Death isn't a full stop: it’s a comma
The hardest moment came a month later, when they returned home and his room was empty. They were a family whose whole life revolved around Iago: his needs, his schedule, his therapies... He filled everything. And suddenly, they had to start moving again, without that central gear. The emptiness was enormous.
“At first, I thought the worst thing that can happen to a person is to lose a child. It seemed like the greatest tragedy anyone could face. But over time I’ve come to realise that’s not true; death is part of life. I think the real tragedy is that there are children who are not loved by their parents.” When Iago died, Elia developed a deep thirst for God. “Iago made my heart so big, that now only God can fill it,” she concludes.
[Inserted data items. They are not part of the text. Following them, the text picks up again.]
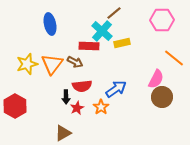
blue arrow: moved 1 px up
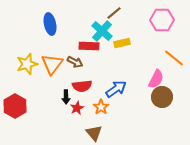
brown triangle: moved 31 px right; rotated 42 degrees counterclockwise
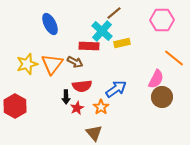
blue ellipse: rotated 15 degrees counterclockwise
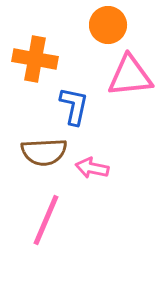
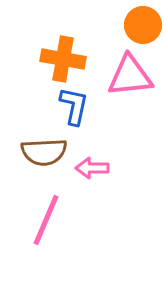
orange circle: moved 35 px right
orange cross: moved 28 px right
pink arrow: rotated 12 degrees counterclockwise
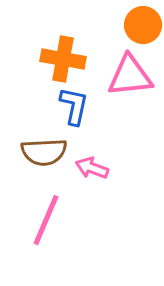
pink arrow: rotated 20 degrees clockwise
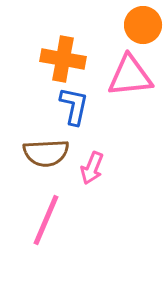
brown semicircle: moved 2 px right, 1 px down
pink arrow: rotated 88 degrees counterclockwise
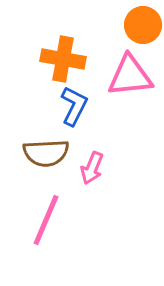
blue L-shape: rotated 15 degrees clockwise
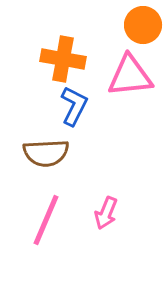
pink arrow: moved 14 px right, 45 px down
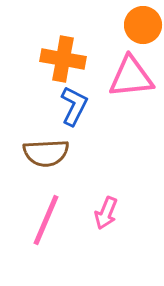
pink triangle: moved 1 px right, 1 px down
“The void he left has gradually been filled by a strengthening of our faith and its expressions. Even though we are convinced that the love for a child with a disability transcends faith and religion, and can be experienced by anyone, we couldn’t have processed our grief without the support of our Catholic faith. We deeply admire those parents who are able to go through a healthy grieving process without relying on religion or the belief that they will be reunited in the future,” reflect Elia and Javier.
“Today, our whole family still feels Iago very close to us. The pain is there every second of the day, literally, but so is the joy of knowing that now he is the one who looks after us and is preparing a place for us beside the Father,” they say. When asked how many children they have, they reply, “Two.”
“We only speak of Iago in the past when we refer to his disability: we had a son who was deaf and blind. Now, we have a son who is guiding us by the hand to a place so beautiful that our eyes are not yet ready to see it.”